Pas bien grave... Cela fait suite à plusieurs autres départs et surtout celui de Bruce Toussaint. 

Oui, tout ça, c'est la façon dont c'est commenté. 

Quand Bruce Toussaint qui est un de vos journalistes vedette et ami part au bout de quelques semaines seulement après la rentrée, cela vous déstabilise aussi. 

Bien sûr, je ne vous dis pas le contraire. Mais BFMTV est suffisamment forte, la preuve aujourd'hui, avec ce que Maxime Switeck fait le matin, cela marche mieux que ce que faisait Bruce Toussaint en partant. BFMTV a toujours été un vivier de gens qui partent. Évidemment, quelqu'un qui part un mois et demi après le début parce qu'il a une proposition, je ne vais pas vous dire que ça me fait plaisir, ça nous déstabilise évidemment. Mais la réalité c'est que BFMTV est suffisamment solide, suffisamment forte pour sortir des chiffres au mois de janvier ou il n'y a même plus de sujet. Et les chiffres du mois de janvier avec Maxime le matin, avec Julie qui l'a remplacé le soir. BFMTV est solide. En gros, notre boulot, mais cela vaut pour tous les patrons de France, c'est de gérer les imprévus. 

Mais avec tous ces départs, finalement n’y a-t-il un mal-être à BFMTV ? 

Je vous réponds que pas du tout. Mais venez voir ! Il y a un gouffre entre la réalité de ce qui est décrit et de ce qu'on vit.

"Il n’ y a pas de mal-être à BFMTV. Il y a une bonne ambiance sur une chaîne qui fonctionne, qui se déploie."

Marc-Olivier Fogiel directeur général de BFMTV

à franceinfo

On a évoqué les départs en série, il y a aussi des rumeurs de vente de BFM. Le propriétaire d’Altice, Patrick Drahi, doit se délester d'actifs face à l'endettement de son groupe. C'est une épée de Damoclès ? 

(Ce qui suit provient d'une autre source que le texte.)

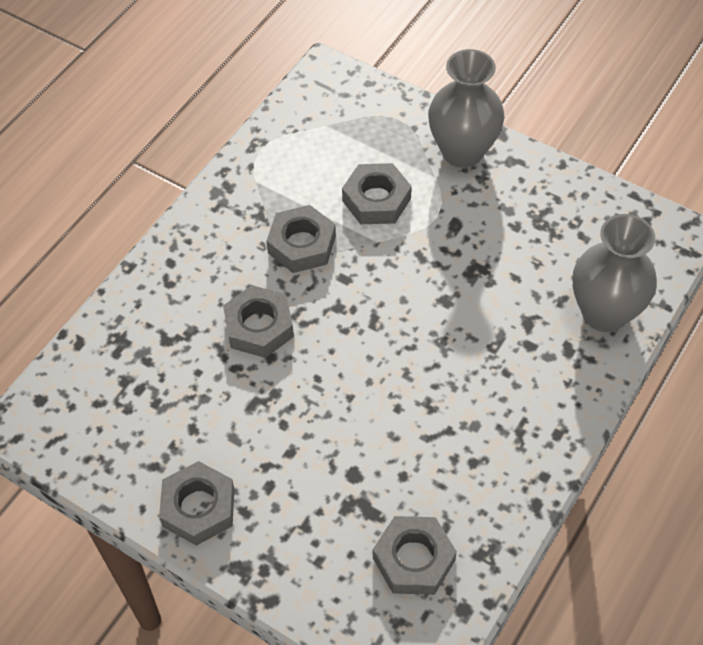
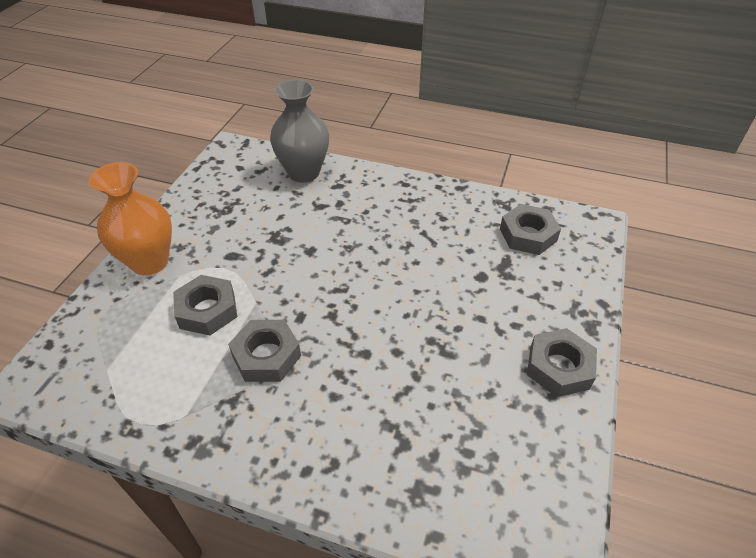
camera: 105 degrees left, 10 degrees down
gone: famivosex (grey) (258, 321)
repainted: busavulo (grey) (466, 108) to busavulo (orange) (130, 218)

Pas une seconde. Mais c'est en ça, si vous voulez, que...les commentateurs commentent et BFM trace sa route. 

Cela s'appuie sur une réalité ? 

Non, cela s'appuie sur des rumeurs. Patrick Drahi a dit que oui, il a eu des propositions d'achat. Non, BFM n'est pas à vendre. Il l'a dit en août, en septembre, en octobre, en novembre, en décembre. Il le répète sur tous les tons, il l'a dit et je le redis mardi matin. Cela pourrait n'être que des paroles, mais la réalité, ce sont les investissements qu'on fait sur le long terme avec un Patrick Drahi actionnaire. Il donne beaucoup d'argent pour pouvoir se projeter et construire le BFM dans cinq ans, dans dix ans. Un actionnaire qui serait sur le départ, malgré les rumeurs, n'investirait pas comme ça dans son actif. 

C'est votre dernière saison et après vous quittez BFMTV ? 

Pourquoi, vous voulez m'engager à franceinfo ? Je n'ai pas le talent de Salhia Brakhlia ! Non, je suis très heureux à BFM. Après, la vie des médias, je ne sais pas de quoi elle est faite. Si vous me demandez si aujourd'hui je suis heureux à BFMTV et si j'ai des perspectives d'ailleurs ? Oui et non. Je construis avec les équipes et avec Hervé et Arthur, la grille de septembre, sereinement et avec un début d'année particulièrement solide.